Arrêtons-nous un instant sur le kokochnik: cette coiffe ancienne, typique du costume national russe. Son nom vient du vieux mot russe «kokosh» («couveuse», «poule»). Seules les femmes mariées la portaient, en suivant la tradition de se couvrir la tête et de cacher leurs cheveux. On ne sait pas exactement quand le kokochnik est apparu, mais les femmes russes les portaient déjà en Xe siècle. Pourtant, après les réformes de Pierre Ier, les kokochniks n'ont été conservés que dans le costume traditionnel des paysans, des petits-bourgeois et des marchands.

photo: Stanisław Chlebowski (Assemblée sous Pierre Ier)
Les costumes instaurés par Pierre le Grand ont fini par être adoptés, vers la fin de son règne dans les années 1720, par la noblesse, les fonctionnaires et les militaires, mais également par certains marchands et industriels.

À cette époque, la Russie faisait ses premiers pas vers la mode européenne: on décorait sa maison à la nouvelle façon, avec miroirs et cheminées, on se montrait lors des bals, on fumait du tabac et on mangeait des bonbons et des friandises françaises…

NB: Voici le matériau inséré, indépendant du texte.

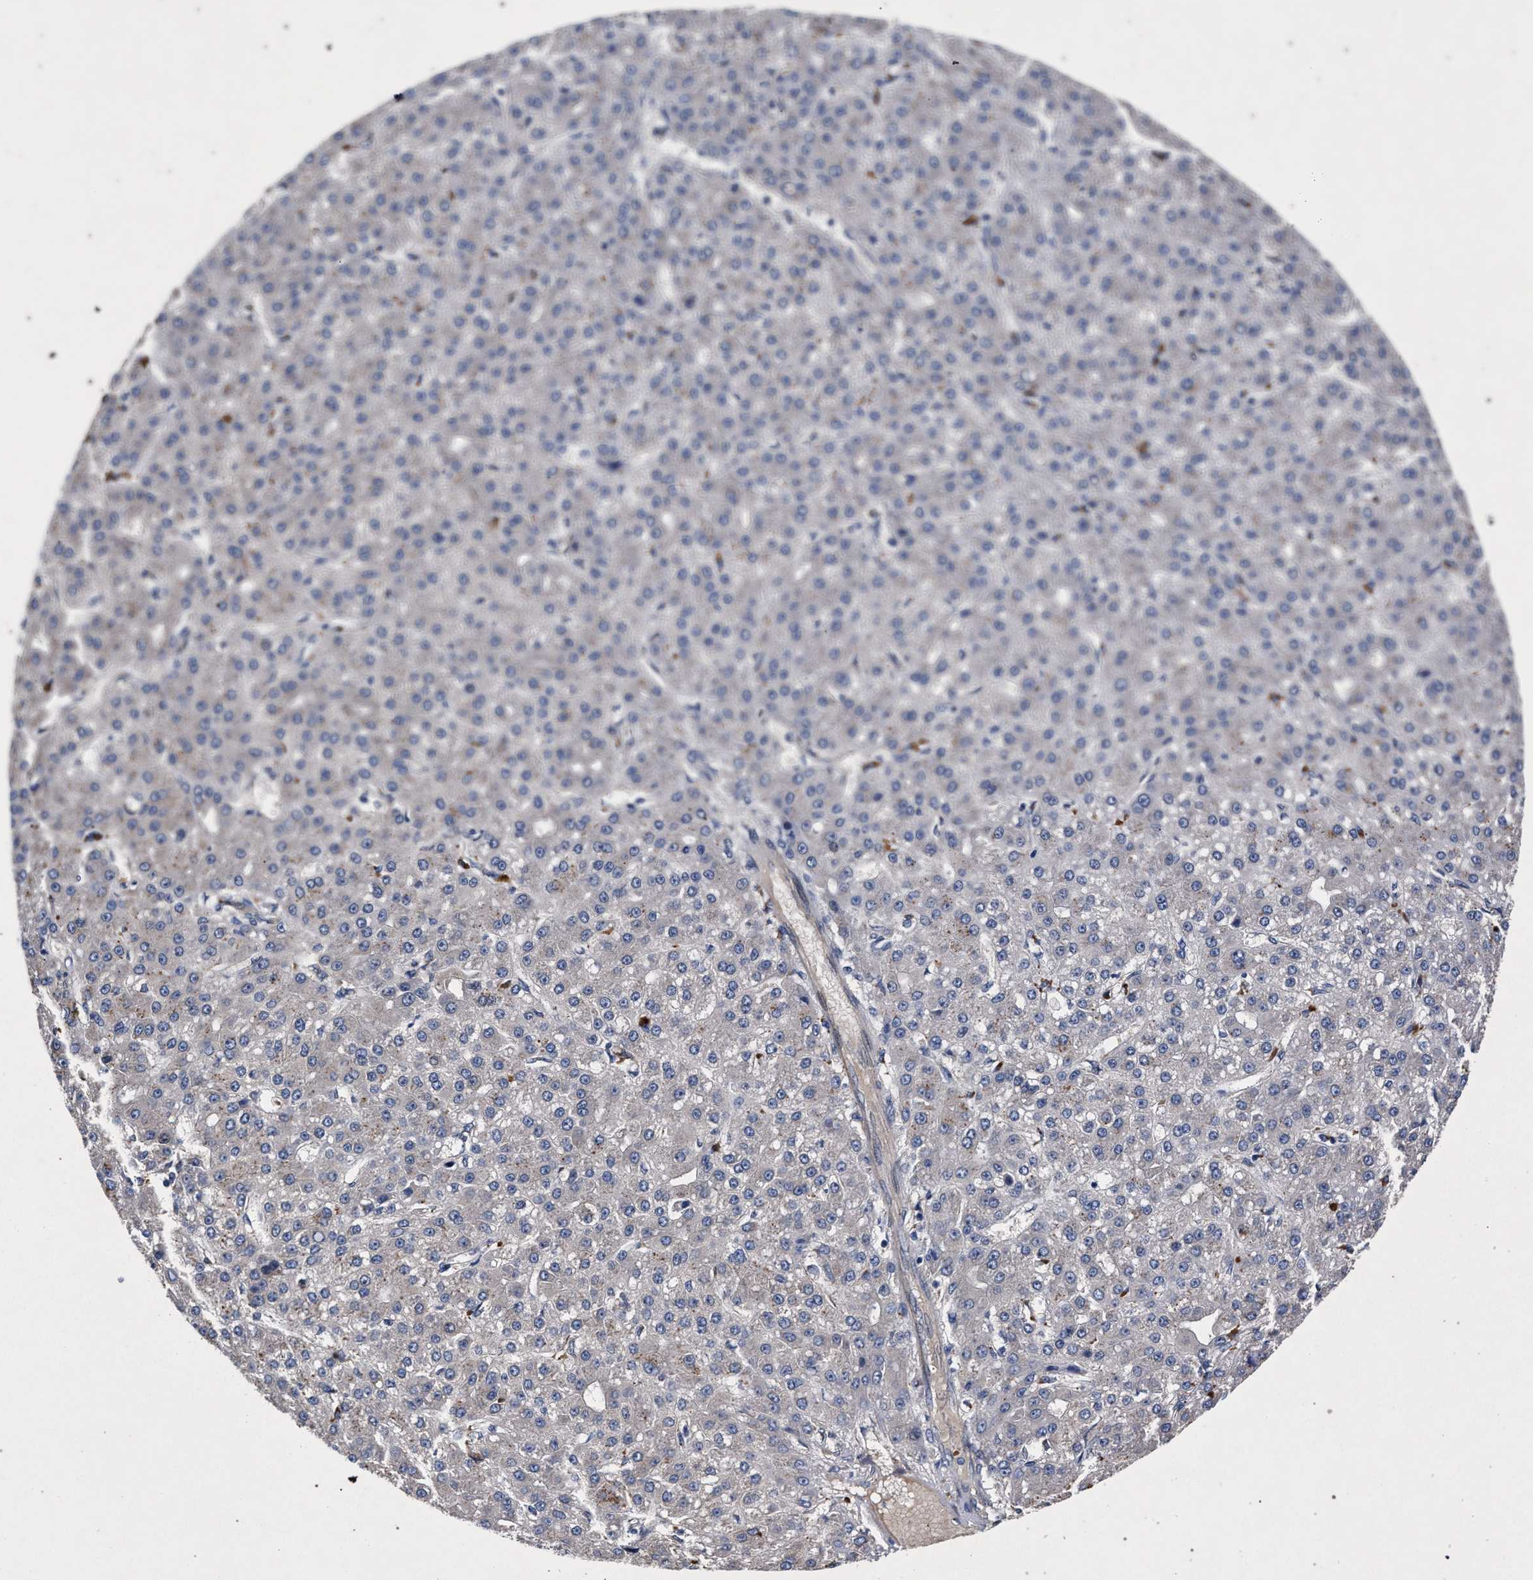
{"staining": {"intensity": "negative", "quantity": "none", "location": "none"}, "tissue": "liver cancer", "cell_type": "Tumor cells", "image_type": "cancer", "snomed": [{"axis": "morphology", "description": "Carcinoma, Hepatocellular, NOS"}, {"axis": "topography", "description": "Liver"}], "caption": "Immunohistochemical staining of liver hepatocellular carcinoma displays no significant expression in tumor cells. (IHC, brightfield microscopy, high magnification).", "gene": "NEK7", "patient": {"sex": "male", "age": 67}}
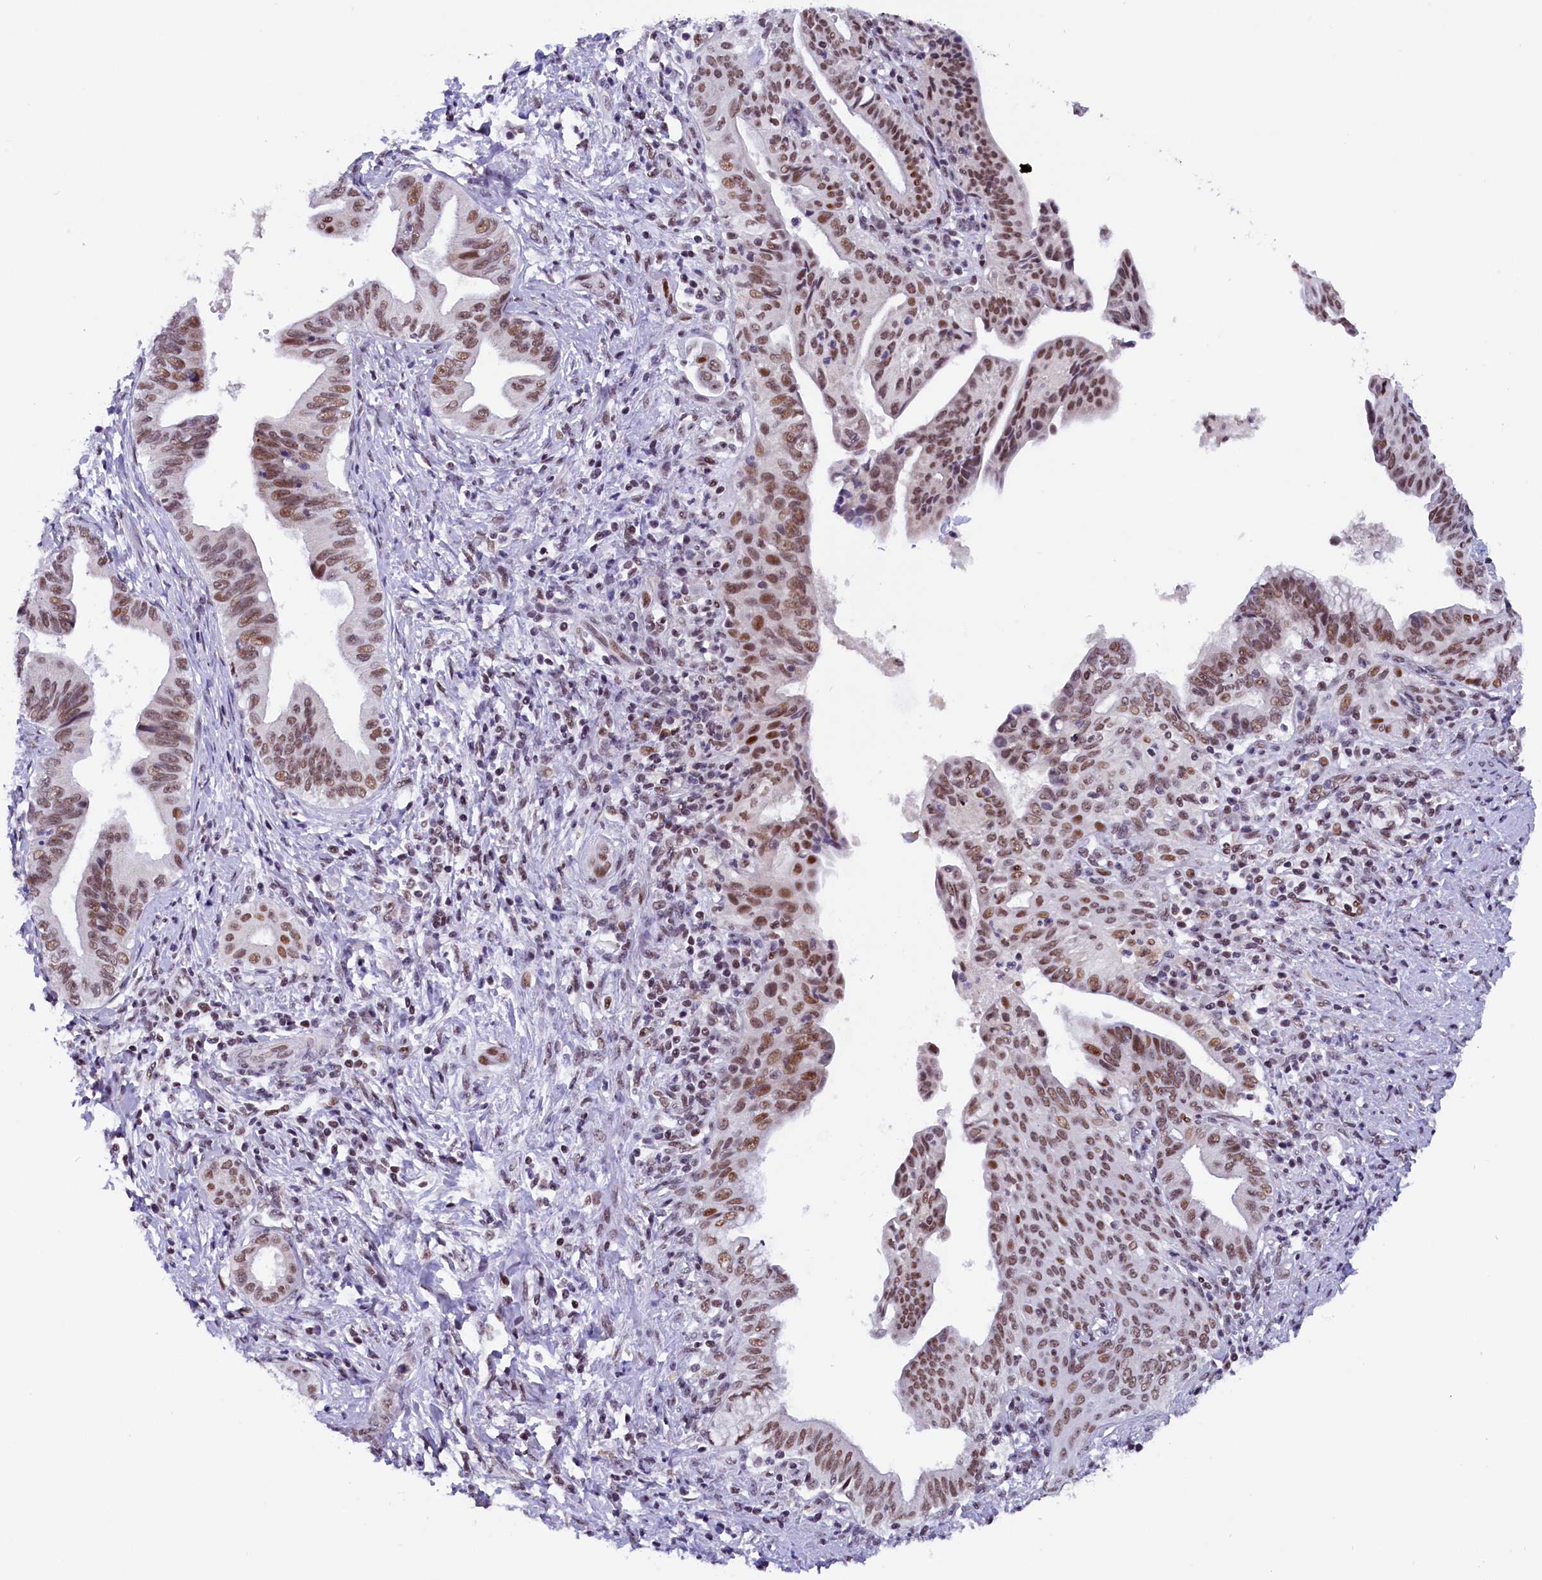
{"staining": {"intensity": "moderate", "quantity": ">75%", "location": "nuclear"}, "tissue": "pancreatic cancer", "cell_type": "Tumor cells", "image_type": "cancer", "snomed": [{"axis": "morphology", "description": "Adenocarcinoma, NOS"}, {"axis": "topography", "description": "Pancreas"}], "caption": "Immunohistochemical staining of pancreatic cancer displays medium levels of moderate nuclear positivity in about >75% of tumor cells. Using DAB (3,3'-diaminobenzidine) (brown) and hematoxylin (blue) stains, captured at high magnification using brightfield microscopy.", "gene": "CDYL2", "patient": {"sex": "female", "age": 55}}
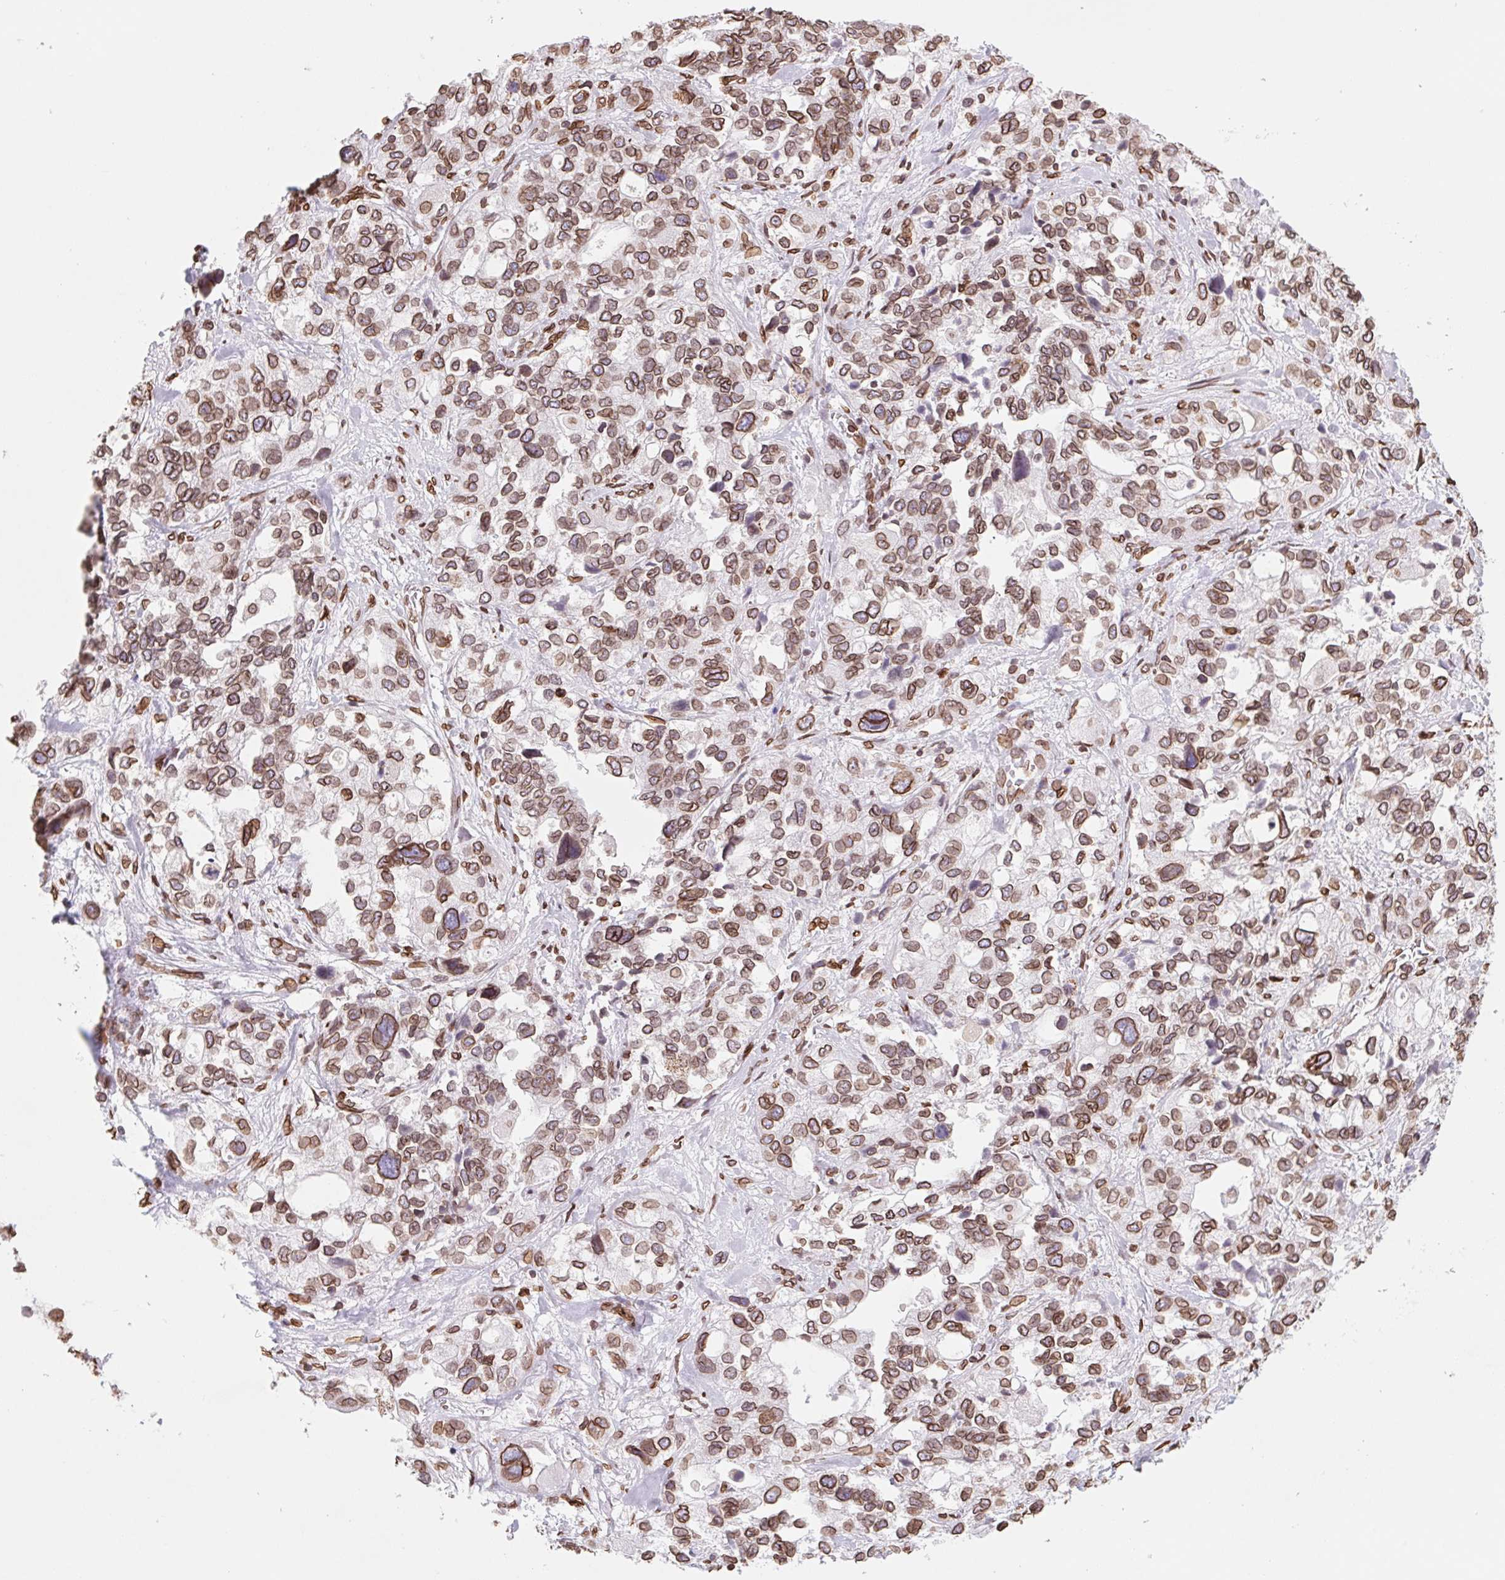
{"staining": {"intensity": "moderate", "quantity": ">75%", "location": "cytoplasmic/membranous,nuclear"}, "tissue": "stomach cancer", "cell_type": "Tumor cells", "image_type": "cancer", "snomed": [{"axis": "morphology", "description": "Adenocarcinoma, NOS"}, {"axis": "topography", "description": "Stomach, upper"}], "caption": "Immunohistochemical staining of human stomach cancer (adenocarcinoma) reveals moderate cytoplasmic/membranous and nuclear protein expression in approximately >75% of tumor cells.", "gene": "LMNB2", "patient": {"sex": "female", "age": 81}}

Pourtant un certain style éclectique persistera encore longtemps dans les rues des villes russes, on y peut voir les robes à la pointe de la mode européenne frôler les vêtements archaïques. La Coupe du monde de football n'a fait qu'accentuer ce schisme ancestral: les figurants accueillants les délégations officielles en costume traditionnel pétersbourgeois se sont vite fait oublier, débordés par une razzia populaire de supporters dans les tribunes et dans les rues des villes russes et les filles en kokochnik sont là comme une carte de visite de l'accueil à la russe.